**ASSIGNED TASK:**
According to the text on risk-reducing surgery below, why is it important to identify patients whose genetic variants raise their risk of breast and ovarian cancer?

**READING TEXT:**
SOURCE: Wei X, Oxley S, Sideris M, et al. Quality of life after risk-reducing surgery for breast and ovarian cancer prevention: A systematic review and meta-analysis. Am J Obstet Gynecol 2023; Apr 12:S0002-9378(23)00240-5. doi: 10.1016/j.ajog.2023.03.045. [Online ahead of print].
With the increase in genetic testing, more patients with pathogenic variants in cancer susceptibility genes are being identified. Patients with increased risks of breast and ovarian cancer caused by genetic variants are important to identify, since this risk can be mitigated with increased screening, medical prevention, or risk-reducing surgery. Risk-reducing mastectomy (RRM) decreases the risk of breast cancer by up to 95%, and risk-reducing salpingo-oophorectomy (RRSO) decreases the risk of ovarian cancer by up to 90%.1,2
RRSO generally is performed before age 45 years, which causes surgical menopause and associated symptoms for these patients. Education regarding the cancer reduction benefits and quality of life (QoL) outcomes is crucial for patients who are making the decision of whether and when to proceed with surgery.
The primary aim of this review was to assess the effect of risk-reducing surgery on QoL. Secondary aims were to assess short- vs. long-term QoL, to assess the effect of hormone replacement therapy (HRT) use, and to assess whether a confirmed pathogenic variant vs. family history affected QoL.

**Keypoint data for each instance:**
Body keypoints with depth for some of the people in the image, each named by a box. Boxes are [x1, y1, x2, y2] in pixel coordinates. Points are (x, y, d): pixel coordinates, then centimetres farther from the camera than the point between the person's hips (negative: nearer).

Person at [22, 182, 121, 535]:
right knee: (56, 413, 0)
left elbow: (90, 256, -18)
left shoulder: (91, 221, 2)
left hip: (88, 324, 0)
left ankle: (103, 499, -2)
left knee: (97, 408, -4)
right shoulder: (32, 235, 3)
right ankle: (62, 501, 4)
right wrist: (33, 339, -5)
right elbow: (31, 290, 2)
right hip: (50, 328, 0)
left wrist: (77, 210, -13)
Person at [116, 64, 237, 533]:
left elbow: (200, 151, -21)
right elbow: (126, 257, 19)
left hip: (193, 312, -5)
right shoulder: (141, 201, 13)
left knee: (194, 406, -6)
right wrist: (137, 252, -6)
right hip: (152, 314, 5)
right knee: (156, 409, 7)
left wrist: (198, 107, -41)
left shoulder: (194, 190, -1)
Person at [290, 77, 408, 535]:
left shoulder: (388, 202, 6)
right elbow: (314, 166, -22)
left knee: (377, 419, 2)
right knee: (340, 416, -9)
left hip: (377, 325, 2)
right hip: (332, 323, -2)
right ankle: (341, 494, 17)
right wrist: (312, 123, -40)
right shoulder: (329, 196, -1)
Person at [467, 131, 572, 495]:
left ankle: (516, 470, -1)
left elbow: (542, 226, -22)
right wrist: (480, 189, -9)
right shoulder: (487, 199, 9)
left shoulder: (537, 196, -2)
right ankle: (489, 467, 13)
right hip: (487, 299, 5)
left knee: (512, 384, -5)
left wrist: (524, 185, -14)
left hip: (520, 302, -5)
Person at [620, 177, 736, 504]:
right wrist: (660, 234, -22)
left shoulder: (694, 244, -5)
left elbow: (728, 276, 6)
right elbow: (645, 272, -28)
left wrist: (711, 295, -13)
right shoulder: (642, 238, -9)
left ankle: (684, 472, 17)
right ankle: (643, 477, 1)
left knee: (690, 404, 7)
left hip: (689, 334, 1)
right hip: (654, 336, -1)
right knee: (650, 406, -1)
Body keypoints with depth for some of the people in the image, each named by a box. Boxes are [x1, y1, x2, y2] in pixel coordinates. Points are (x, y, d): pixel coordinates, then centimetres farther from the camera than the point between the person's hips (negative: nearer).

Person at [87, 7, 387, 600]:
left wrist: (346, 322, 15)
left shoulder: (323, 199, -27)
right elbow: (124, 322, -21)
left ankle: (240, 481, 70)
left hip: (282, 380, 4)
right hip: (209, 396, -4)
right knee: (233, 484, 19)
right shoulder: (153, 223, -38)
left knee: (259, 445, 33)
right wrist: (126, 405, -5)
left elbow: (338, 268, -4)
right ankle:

**WRITTEN REPLY:**
Identifying these patients matters because their risk can be mitigated through increased screening, medical prevention, or risk-reducing surgery.